*** Opening STUDY TEXT ***

Analyzing "How to Understand Whole Software Repository?"

The paper titled "How to Understand Whole Software Repository?" authored by Yingwei Ma, Qingping Yang, Rongyu Cao, Binhua Li, Fei Huang, and Yongbin Li from Alibaba Group, proposes a significant advancement in the field of Automatic Software Engineering (ASE). This work introduces RepoUnderstander, an agent-based method designed to guide Large Language Model (LLM)-based agents to acquire a comprehensive understanding of entire software repositories.

Core Contributions

1. Problem Context

The authors situate their work within the broader scope of ASE, acknowledging recent advancements driven by LLM-based agents. However, they identify a gap in existing methods, which predominantly focus on local code information such as issues, classes, and functions. This local focus leads to a failure in capturing the global context and interdependencies within software systems, which are crucial for complex tasks in ASE.

*** Closing STUDY TEXT ***
*** Opening ENTRIES SHOWN ***

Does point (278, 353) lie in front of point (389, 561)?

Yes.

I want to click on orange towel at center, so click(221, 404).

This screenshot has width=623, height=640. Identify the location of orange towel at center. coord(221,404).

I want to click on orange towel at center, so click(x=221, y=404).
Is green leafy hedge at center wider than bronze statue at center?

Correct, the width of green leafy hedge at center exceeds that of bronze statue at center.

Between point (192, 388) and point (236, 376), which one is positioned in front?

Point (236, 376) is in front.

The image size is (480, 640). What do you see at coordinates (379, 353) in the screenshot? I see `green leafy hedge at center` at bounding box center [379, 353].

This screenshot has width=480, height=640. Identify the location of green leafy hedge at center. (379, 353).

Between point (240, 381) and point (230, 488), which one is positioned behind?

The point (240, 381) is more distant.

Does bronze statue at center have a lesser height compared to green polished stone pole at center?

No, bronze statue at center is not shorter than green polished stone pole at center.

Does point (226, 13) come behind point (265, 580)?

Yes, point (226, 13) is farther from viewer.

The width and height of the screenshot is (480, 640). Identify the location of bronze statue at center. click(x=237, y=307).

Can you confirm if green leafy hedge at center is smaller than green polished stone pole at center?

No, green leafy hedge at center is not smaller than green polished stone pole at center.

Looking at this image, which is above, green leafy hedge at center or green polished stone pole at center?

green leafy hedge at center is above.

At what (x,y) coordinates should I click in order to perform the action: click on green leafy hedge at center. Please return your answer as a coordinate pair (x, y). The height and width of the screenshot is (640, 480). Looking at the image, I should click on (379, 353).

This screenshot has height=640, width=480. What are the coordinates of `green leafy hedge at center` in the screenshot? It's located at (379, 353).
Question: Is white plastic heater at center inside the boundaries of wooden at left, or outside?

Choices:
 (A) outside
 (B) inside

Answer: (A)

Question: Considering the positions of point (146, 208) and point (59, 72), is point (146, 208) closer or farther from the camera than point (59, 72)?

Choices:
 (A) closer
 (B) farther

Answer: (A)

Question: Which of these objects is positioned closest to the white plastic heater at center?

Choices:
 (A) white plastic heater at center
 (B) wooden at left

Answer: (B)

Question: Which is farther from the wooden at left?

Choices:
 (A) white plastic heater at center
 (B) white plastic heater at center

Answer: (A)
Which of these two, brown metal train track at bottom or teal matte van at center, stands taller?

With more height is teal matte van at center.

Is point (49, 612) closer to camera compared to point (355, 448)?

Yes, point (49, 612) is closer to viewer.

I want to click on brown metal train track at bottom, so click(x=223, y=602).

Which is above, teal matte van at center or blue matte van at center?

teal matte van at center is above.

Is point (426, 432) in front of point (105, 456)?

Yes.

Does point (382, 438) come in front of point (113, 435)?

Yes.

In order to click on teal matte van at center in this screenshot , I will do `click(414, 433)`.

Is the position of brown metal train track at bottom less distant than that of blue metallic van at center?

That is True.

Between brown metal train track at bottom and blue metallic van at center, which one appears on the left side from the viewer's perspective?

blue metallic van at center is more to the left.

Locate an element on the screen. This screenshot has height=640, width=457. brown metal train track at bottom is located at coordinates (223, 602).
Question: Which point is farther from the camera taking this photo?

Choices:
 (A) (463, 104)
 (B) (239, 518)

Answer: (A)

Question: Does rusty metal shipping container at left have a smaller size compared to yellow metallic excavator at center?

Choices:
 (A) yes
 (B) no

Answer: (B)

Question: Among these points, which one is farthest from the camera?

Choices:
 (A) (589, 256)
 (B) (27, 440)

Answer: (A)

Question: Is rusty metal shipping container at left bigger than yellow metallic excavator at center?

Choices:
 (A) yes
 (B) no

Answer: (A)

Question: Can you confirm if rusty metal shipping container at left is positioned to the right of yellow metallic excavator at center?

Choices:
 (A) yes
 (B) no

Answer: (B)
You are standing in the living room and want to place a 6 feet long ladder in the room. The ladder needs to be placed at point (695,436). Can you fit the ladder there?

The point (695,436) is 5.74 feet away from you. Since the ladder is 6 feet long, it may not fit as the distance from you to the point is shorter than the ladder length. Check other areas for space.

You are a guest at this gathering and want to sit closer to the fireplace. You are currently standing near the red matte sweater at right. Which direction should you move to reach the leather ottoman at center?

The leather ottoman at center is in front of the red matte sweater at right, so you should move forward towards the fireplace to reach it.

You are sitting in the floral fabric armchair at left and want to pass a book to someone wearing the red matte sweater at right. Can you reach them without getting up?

*** Closing ENTRIES SHOWN ***

TASK 1: Name all the authors of the paper, as listed in the paper summary.
TASK 2: According to the paper summary, why do existing methods struggle with complex tasks in Automatic Software Engineering?
TASK 3: Write the next part of the paper summary, picking up after its last sentence.

WRITTEN RESPONSE 1: Yingwei Ma, Qingping Yang, Rongyu Cao, Binhua Li, Fei Huang, and Yongbin Li.

WRITTEN RESPONSE 2: Existing methods mostly focus on local code information such as issues, classes, and functions. Because of this local focus, they fail to capture the global context and interdependencies within software systems, which are crucial for complex tasks in the field.

WRITTEN RESPONSE 3:
2. RepoUnderstander Overview

The proposed RepoUnderstander method aims to address these limitations by developing a comprehensive understanding of whole repositories. The paper outlines several steps:

  1. Repository Knowledge Graph Construction: A hierarchical tree structure is constructed from the repository, summarizing essential code snippets and their interdependencies.
  2. Monte Carlo Tree Search (MCTS) Strategy: An exploration strategy based on MCTS is deployed to navigate the repository knowledge graph, focusing on nodes with high relevance scores.
  3. Information Utilization and Patch Generation: Agents are guided to summarize and analyze the collected information, ultimately generating patches to resolve real-world GitHub issues.

Key Methodological Insights

The approach leverages several technical innovations:

  • Top-down Repository Knowledge Graph Construction: By organizing repository information into a hierarchical structure, the method significantly reduces complexity, making it easier for agents to navigate and understand the code context.
  • MCTS for Repository Exploration: The use of MCTS represents a nuanced strategy for effective repository understanding. By simulating multiple paths and evaluating reward scores, the method narrows down the search space to focus on the most relevant areas.
  • In-context Learning and Chain-of-Thought for Reward Evaluation: These techniques enable a nuanced assessment of node relevance, ensuring that the agents can effectively prioritize important information.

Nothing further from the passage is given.